• Text:
● ● ● ● ●

This series of posts will hopefully set the record straight regarding what we know about sugar and cancer.
Our bodies need sugar, specifically glucose, for energy. Every cell
of our body, especially the brain, needs glucose to live. The sugar that
we need comes from 2 places. One is from the carbohydrate that we eat.
When we eat carbohydrates (either complex carbs, like whole grains or simple carbs like syrups), our body digests them and breaks them down into glucose for the body to use.
The second source of glucose is actually from our body. Our body will make the sugar we need if we don't get enough from our food.
Therefore, even if you cut out all intake of sugar or other form of
carbohydrate, your body will make the sugar you need from fat and
protein. This is not the ideal situation for your body, as it can cause
your body to go into a stressful state. There is a certain amount of
carbohydrate that is important for healthy cell function.
Cancer cells use sugar for energy just like the rest of our body. Cancer does have a higher metabolism than other cancer cells, which is why it takes up sugar at a faster rate and therefore causes the "glow" or "light up" on a PET scan. But
there's nothing about the cancer that "feeds" on sugar more than any
other cell in our body.
At this point, it has not been shown that eliminating dietary sources of sugar and carbohydrate actually results in slower growth of tumors. It does result in your body having to work extra hard to make the glucose that it needs to function.
Sugar and Insulin
When we digest and absorb sugar from different types of foods, our bodies produce insulin to process the sugar. This is a normal and essential part of metabolizing food. However, if you eat too much sugar or carbohydrate, it results in a large amount of insulin being produced.
Insulin tells our cells to grow. Too much insulin can tell our cells to grow too much. Some people think that too much insulin could cause cancer cells to grow more. There's not enough research right now to fully understand how insulin and cancer are related, but we know that too much sugar, and too much insulin is not good for our health.
Simply put, sugar does feed cancer. BUT, sugar (glucose) also feeds the rest of your body. For those who are going through treatment, remember that your healthy cells need energy especially during this time. Avoiding sugar completely will not help treatment, but it could leave your healthy cells low on energy.

● ● ● ● ●

• Extracted material:
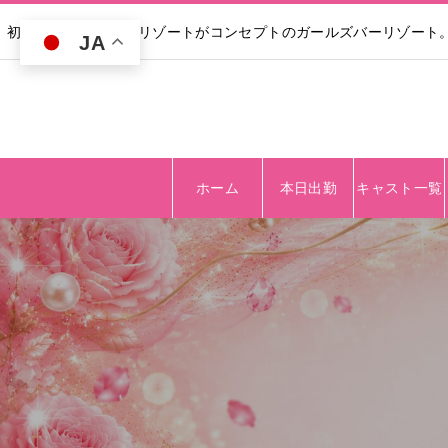
初回30分無料｜高級リゾートがコンセプトのガールズバーリゾート
JA
ホーム
本日出勤
キャスト一覧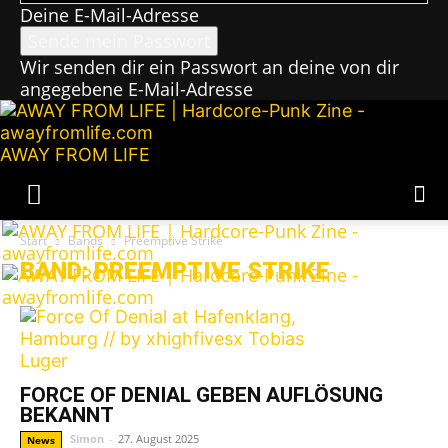
Deine E-Mail-Adresse
Wir senden dir ein Passwort an deine von dir
angegebene E-Mail-Adresse
AWAY FROM LIFE
Start
Bands
Preemptive Strike
BAND: PREEMPTIVE STRIKE
FORCE OF DENIAL GEBEN AUFLÖSUNG
BEKANNT
Simon
-
27. August 2025
News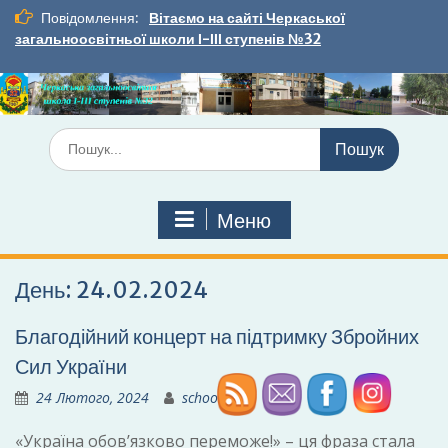
Перейти
Повідомлення:
Вітаємо на сайті Черкаської
до
загальноосвітньої школи І-ІІІ ступенів №32
вмісту
Шукати:
Меню
День:
24.02.2024
Благодійний концерт на підтримку Збройних
Сил України
24 Лютого, 2024
school32
«Україна обов’язково переможе!» – ця фраза стала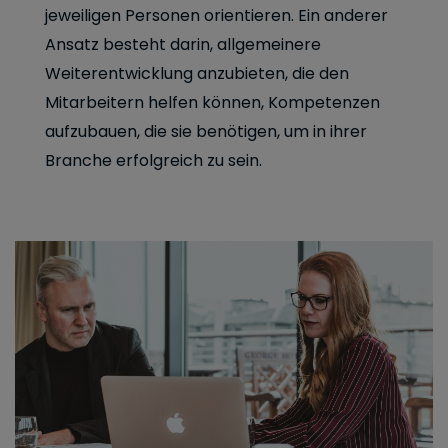
jeweiligen Personen orientieren. Ein anderer
Ansatz besteht darin, allgemeinere
Weiterentwicklung anzubieten, die den
Mitarbeitern helfen können, Kompetenzen
aufzubauen, die sie benötigen, um in ihrer
Branche erfolgreich zu sein.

● ● ● ● ●

• Set of tasks:
• 1. In the text on sugar and cancer, what are the two sources of the glucose the body needs?
• 2. Rewrite the paragraph of the text on sugar and cancer that begins "When we digest and absorb sugar" in one shorter sentence, keeping its main facts.

• Written responses:
• 1. The carbohydrates we eat, and the body itself, which makes sugar when food does not supply enough.

• 2. Digesting and absorbing sugar makes the body produce insulin, a normal and essential part of metabolizing food, but too much sugar or carbohydrate causes a large amount of insulin to be produced.